Zu meiner großen Überraschung schafften es unsere angelsächsischen Mitbürger in meiner Internatszeit in Taunton meinem Nachnamen auch eine sexuelle Konotation abzugewinnen. Bunk up! Stand Umgangssprachlich bei den ohnehin nicht als Deutsch freundlich verschrienen Insassen der noblen Bildungsanstalt für Geschlechtsverkehr! Na wenn da nicht Freude aufkommt!
Wer den finalen Namen Bunki für mich aufbrachte, weiß ich nicht mehr. Zumindest nicht genau. Er war auf einmal da. So wie Müller zu Mülli wird. Oder Schmidt zu Schmitti. Bunki eben. Dies war endlich einer, an dem ich Wohlgefallen gefunden hatte. Kein Matze oder so, wie meine Namensvettern nun mal alle geheißen werden. Und bis auf meine Holde, die mich damit richtig zu ärgern weiß, halten sich auch alle dran. Denn Matze? Was ist schon ein Matze? Halb Mensch, halb Katze, oder was? Ne, geht gar nicht. Es blieb beim Bunki!

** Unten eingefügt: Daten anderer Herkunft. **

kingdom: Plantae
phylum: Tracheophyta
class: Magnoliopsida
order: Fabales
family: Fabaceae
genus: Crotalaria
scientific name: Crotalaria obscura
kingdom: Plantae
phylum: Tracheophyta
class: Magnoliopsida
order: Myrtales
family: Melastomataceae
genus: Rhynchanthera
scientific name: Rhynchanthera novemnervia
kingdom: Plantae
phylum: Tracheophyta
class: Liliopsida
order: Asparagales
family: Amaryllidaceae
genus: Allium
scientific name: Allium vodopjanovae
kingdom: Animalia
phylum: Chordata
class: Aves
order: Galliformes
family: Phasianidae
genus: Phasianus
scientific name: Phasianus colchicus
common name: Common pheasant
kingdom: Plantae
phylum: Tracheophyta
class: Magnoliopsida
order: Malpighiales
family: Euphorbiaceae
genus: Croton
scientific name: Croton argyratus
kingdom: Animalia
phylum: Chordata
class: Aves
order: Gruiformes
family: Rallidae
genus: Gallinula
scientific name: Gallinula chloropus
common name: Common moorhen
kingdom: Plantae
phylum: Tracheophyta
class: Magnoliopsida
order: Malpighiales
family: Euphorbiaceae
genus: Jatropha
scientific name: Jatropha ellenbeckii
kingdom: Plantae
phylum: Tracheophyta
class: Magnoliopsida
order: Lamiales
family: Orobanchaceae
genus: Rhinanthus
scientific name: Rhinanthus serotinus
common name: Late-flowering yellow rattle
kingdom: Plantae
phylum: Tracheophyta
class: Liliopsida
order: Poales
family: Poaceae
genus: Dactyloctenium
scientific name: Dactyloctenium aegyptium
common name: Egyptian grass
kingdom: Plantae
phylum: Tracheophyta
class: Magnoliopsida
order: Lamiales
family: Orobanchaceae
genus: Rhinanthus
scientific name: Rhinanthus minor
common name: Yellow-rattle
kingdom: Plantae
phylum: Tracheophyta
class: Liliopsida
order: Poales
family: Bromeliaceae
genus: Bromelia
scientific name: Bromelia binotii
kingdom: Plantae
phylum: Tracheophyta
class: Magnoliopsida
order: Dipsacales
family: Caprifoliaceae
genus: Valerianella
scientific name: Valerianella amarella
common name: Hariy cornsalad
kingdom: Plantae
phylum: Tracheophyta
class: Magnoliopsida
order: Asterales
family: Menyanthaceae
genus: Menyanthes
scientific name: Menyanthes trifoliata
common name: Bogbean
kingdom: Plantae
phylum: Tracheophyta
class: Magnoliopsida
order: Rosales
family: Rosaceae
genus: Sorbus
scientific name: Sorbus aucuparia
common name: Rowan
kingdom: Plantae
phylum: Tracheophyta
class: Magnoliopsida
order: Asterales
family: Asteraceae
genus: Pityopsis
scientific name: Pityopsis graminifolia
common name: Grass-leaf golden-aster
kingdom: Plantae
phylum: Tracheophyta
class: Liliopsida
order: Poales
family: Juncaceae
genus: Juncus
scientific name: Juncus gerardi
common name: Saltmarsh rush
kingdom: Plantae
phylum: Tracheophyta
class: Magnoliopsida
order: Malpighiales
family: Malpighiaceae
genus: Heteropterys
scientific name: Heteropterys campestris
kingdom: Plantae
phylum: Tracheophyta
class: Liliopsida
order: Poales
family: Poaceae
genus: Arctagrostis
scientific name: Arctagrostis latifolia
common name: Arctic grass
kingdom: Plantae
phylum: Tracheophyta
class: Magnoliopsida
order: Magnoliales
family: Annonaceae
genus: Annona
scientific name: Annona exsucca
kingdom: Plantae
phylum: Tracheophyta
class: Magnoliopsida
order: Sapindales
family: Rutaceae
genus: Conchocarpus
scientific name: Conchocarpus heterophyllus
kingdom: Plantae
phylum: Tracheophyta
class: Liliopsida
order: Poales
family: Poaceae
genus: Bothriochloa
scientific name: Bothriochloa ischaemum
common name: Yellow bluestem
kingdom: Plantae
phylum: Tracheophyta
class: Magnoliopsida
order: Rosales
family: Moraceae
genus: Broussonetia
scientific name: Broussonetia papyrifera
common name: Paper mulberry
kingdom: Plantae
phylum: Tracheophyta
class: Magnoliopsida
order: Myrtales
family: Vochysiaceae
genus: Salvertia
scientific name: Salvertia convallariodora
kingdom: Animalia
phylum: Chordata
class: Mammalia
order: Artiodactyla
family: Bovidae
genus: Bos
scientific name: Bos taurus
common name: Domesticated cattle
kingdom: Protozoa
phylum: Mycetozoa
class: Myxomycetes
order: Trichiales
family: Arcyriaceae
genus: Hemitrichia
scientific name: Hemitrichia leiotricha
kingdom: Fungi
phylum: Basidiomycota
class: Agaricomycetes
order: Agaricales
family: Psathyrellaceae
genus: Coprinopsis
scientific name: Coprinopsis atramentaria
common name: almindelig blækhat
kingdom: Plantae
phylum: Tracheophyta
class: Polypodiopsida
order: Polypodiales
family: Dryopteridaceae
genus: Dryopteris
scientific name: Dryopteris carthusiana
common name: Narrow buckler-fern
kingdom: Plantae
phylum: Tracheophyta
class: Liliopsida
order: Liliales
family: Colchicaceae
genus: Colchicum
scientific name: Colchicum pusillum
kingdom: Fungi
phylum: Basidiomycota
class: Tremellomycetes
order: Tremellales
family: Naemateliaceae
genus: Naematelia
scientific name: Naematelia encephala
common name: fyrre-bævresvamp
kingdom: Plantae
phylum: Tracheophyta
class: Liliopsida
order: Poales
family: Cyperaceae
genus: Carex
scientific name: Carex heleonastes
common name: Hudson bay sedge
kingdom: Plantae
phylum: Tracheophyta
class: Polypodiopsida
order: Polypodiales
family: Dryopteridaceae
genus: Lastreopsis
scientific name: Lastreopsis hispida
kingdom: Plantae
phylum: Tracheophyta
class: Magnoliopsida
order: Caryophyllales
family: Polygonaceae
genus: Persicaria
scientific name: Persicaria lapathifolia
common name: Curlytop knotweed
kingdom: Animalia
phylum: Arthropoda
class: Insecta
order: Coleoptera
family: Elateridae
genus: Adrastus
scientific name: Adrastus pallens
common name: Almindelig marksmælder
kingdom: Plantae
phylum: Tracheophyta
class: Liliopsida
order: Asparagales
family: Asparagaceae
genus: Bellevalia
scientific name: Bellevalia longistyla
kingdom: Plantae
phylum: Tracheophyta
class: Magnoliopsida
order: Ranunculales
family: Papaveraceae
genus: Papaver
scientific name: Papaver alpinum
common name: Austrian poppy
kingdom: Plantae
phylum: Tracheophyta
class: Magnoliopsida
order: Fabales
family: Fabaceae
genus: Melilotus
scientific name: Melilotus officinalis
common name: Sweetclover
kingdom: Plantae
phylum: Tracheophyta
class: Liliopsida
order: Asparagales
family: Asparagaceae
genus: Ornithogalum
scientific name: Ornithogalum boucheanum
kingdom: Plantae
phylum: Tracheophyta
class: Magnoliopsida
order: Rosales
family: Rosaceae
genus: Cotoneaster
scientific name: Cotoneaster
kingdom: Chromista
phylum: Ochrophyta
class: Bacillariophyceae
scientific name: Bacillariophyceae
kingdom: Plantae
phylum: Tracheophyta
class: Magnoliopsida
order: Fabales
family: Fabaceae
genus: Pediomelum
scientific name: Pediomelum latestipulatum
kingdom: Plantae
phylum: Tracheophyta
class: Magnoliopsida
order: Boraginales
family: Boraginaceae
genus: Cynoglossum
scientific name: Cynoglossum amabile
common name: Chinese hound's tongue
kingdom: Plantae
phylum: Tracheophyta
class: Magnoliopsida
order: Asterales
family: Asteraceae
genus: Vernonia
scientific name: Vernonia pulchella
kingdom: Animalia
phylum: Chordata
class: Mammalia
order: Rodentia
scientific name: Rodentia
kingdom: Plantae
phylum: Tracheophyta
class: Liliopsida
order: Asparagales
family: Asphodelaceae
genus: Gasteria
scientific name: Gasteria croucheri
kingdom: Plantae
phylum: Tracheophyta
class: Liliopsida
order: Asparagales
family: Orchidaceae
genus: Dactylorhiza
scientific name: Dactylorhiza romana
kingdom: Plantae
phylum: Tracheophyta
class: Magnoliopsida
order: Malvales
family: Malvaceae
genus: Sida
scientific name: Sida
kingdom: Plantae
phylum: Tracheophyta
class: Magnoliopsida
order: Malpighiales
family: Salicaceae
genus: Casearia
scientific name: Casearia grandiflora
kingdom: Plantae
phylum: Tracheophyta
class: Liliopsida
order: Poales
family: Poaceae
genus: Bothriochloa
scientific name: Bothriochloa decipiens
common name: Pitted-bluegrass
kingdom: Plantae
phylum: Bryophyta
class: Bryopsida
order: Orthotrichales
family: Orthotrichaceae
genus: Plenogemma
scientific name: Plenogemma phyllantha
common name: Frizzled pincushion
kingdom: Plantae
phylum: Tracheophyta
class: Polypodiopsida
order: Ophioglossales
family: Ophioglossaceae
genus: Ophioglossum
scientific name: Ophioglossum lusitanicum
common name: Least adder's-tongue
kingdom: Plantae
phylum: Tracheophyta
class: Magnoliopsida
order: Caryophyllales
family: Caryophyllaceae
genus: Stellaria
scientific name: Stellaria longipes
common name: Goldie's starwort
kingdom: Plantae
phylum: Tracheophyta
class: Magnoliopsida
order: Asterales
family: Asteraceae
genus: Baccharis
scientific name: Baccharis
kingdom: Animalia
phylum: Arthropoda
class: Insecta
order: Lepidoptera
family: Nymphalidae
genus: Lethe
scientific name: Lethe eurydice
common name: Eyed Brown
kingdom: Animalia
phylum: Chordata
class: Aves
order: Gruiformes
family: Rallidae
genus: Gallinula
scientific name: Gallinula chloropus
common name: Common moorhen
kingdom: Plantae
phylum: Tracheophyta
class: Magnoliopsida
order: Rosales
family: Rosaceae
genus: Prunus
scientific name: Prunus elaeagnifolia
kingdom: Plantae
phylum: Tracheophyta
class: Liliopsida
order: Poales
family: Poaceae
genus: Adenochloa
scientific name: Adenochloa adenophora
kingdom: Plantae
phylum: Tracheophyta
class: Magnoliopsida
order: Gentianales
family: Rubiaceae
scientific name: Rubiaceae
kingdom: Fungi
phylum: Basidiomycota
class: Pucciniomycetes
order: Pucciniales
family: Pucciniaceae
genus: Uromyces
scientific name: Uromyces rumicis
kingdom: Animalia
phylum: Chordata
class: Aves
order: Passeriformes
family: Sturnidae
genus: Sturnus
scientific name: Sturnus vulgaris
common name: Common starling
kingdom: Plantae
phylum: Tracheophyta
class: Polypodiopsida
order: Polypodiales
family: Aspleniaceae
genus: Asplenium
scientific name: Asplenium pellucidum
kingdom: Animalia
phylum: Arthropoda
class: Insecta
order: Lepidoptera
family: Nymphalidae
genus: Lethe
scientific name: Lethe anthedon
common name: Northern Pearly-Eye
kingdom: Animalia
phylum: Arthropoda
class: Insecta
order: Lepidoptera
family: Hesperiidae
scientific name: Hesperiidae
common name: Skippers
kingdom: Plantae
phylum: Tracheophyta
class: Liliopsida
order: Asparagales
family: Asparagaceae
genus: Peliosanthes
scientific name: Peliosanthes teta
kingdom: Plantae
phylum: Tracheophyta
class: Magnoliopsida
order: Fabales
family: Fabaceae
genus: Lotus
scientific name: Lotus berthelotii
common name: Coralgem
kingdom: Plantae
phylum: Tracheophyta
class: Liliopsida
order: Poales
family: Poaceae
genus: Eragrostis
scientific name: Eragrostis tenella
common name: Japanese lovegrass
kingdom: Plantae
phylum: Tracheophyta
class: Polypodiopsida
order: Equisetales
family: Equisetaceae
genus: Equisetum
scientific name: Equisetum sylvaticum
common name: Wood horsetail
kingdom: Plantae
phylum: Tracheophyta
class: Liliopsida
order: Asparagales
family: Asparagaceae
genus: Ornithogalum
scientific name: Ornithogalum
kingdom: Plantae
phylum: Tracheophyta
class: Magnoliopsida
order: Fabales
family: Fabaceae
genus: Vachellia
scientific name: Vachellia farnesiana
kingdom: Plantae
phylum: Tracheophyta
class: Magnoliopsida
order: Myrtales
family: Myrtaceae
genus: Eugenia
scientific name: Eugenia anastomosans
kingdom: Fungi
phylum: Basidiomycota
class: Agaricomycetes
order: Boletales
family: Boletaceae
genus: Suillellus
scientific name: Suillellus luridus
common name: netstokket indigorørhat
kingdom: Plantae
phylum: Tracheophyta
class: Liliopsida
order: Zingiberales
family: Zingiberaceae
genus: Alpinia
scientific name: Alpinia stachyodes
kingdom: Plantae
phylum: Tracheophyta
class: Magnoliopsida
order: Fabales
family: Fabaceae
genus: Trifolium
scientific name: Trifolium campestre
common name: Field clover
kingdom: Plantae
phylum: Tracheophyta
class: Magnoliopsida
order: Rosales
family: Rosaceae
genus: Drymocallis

So spazierte ich ob meiner namentlichen Individualität in der Folge flott und beschwingt durch die Weltgeschichte.
Bis mir mein Herr Vater einmal freudestrahlend mitteilte, dass das doch auch nur ein alter Hut sein. Er und seine drei Brüder wurden zur Schulzeit auch nur die Bunki gerufen. Alte Lateiner eben: – us, i. Masukulinum. Plural wieder auf i. Super!! So weit zum Thema Individualität. Vornamen als Sammelbegriff, Nachname abgegriffen. Kannste echt knicken.